→ Collected data entries:
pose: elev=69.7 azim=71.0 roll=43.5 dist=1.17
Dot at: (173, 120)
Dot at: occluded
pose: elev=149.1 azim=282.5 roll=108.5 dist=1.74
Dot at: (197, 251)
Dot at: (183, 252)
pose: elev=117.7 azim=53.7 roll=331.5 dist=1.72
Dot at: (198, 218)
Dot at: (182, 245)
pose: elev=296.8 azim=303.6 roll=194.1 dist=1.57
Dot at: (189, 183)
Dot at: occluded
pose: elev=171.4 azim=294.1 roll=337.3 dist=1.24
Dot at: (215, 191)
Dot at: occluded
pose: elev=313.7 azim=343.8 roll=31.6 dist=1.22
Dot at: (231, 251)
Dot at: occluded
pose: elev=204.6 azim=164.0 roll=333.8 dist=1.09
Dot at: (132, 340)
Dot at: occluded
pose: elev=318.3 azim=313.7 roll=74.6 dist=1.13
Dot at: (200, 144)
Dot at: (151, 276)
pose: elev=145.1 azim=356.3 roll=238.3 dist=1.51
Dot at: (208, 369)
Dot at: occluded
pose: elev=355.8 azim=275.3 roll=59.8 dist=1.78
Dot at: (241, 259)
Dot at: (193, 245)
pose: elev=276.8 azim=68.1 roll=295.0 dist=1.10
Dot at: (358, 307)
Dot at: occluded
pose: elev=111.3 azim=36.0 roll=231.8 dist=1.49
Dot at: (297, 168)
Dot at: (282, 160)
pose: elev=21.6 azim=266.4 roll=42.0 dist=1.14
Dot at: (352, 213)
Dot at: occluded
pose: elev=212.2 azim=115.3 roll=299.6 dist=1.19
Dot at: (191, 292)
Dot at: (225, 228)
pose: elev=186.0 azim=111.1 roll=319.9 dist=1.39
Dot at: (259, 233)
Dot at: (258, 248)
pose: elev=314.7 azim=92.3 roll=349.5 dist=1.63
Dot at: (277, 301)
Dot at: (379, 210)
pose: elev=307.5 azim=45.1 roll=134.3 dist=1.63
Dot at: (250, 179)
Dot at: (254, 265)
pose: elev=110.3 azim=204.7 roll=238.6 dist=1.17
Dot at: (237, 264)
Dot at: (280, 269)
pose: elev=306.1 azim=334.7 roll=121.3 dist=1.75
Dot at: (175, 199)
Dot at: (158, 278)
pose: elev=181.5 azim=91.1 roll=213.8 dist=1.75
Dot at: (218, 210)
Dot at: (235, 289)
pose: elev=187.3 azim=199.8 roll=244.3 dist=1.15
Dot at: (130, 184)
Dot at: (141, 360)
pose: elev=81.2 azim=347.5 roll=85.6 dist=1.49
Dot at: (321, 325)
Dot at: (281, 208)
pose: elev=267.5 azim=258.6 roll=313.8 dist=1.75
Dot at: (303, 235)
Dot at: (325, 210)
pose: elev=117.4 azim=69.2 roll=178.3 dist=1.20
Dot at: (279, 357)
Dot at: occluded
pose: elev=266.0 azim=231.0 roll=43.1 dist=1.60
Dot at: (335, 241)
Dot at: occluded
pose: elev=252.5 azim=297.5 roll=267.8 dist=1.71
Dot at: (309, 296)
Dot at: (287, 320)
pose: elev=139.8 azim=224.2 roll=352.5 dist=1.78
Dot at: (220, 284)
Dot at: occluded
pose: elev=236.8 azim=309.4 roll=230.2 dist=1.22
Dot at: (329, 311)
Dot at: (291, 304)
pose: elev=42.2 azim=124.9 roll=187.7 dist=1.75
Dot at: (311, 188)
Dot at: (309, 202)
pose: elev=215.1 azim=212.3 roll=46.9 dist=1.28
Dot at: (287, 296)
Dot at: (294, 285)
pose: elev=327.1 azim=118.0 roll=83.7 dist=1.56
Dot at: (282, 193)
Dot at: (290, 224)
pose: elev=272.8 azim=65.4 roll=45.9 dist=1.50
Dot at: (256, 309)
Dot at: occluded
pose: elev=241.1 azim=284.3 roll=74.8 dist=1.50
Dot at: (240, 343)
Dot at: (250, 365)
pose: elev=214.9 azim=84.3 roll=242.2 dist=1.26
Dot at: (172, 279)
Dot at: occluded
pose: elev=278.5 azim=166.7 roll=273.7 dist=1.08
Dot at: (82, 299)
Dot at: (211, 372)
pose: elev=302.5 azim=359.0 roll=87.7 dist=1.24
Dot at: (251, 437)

→ YOUR INSTRUCTIONS:
Quote the entries verbatim, beginning with the line containing "pose: elev=278.5 azim=166.7" and continuing through the final line of the entries, inclusive.

→ RESULT FOR THIS EXERCISE:
pose: elev=278.5 azim=166.7 roll=273.7 dist=1.08
Dot at: (82, 299)
Dot at: (211, 372)
pose: elev=302.5 azim=359.0 roll=87.7 dist=1.24
Dot at: (251, 437)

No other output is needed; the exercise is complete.